Here are my suggestions:

1. Political Scientists should act more like those in the physical and life sciences, and write up a little summary of their research for non-scientists, every time they do anything interesting.

2.Political Scientists should re-learn the art of synthesis. We do this all the time for our literature reviews, but we should all step back every once in a while and remember why we do this. We want to know stuff. Most of us want to know stuff in order to help improve something. Let's all dedicate a little time to writing pieces for policy journals like Foreign Affairs, Foreign Policy ... whatever the equivalents are for non-IR stuff ...

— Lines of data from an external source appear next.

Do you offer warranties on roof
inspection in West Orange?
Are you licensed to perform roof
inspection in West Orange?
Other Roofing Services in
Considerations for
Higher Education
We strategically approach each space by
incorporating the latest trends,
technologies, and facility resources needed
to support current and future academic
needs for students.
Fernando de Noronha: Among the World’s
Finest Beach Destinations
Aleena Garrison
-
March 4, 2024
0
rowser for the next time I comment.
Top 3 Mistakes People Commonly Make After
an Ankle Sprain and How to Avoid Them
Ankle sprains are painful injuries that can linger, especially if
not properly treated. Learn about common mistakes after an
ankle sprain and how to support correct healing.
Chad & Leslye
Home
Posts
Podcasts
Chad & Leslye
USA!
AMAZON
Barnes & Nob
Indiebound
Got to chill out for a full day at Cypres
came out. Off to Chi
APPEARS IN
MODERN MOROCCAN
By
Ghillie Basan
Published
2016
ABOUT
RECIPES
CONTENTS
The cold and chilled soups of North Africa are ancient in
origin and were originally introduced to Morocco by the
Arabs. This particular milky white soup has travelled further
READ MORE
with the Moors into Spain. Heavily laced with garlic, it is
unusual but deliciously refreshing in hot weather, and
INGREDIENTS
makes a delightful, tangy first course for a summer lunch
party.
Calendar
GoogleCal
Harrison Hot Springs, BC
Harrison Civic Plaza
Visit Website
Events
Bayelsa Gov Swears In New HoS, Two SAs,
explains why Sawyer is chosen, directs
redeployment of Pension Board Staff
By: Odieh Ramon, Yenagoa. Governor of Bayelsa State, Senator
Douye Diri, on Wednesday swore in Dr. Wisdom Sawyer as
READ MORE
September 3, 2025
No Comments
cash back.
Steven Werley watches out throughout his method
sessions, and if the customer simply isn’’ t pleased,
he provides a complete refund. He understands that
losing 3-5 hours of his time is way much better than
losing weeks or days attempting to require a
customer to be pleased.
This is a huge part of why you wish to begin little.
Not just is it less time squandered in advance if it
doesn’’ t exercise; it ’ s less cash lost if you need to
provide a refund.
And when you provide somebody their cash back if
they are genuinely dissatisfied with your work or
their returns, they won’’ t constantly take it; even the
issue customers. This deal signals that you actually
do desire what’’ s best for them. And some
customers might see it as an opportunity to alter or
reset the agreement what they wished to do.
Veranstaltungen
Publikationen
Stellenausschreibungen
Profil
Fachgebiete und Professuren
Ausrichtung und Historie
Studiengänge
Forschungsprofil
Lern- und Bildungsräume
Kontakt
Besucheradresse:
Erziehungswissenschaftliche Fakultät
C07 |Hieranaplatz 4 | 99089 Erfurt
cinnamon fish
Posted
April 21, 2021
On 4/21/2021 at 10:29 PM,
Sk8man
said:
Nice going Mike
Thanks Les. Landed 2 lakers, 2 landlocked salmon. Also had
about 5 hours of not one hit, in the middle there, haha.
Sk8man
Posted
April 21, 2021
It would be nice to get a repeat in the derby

3. I want to set up a website where policy-makers can post questions under subject headings, and scientists can either answer those questions (if the research is already pretty solid), or use those questions to guide their own research. How many graduate students out there would go wild with joy if there were a freaking database of good dissertation questions just sitting there? I think this website should be free, but require people to join/login, and be policed such that you have to be an actual scientist to join it. Grad students would be able to join to look at questions and answers posted, but wouldn't be allowed to post answers until they were ABD. How awesome would this be? Policy-makers could search the site to see if their question has already been answered. They can post their question. Actual experts on the topic can answer it. Other experts can disagree or add nuance. Other experts can say "hey, what a great question! I should research that!"

4. This is easier said than done, but I want professors in all disciplines to start explaining to their students exactly how research - scientific and otherwise - works. Real research. Not what undergraduates call "research papers". I believe a huge part of the problem is that no one outside the world of people who have PhDs actually understands why anybody has a PhD.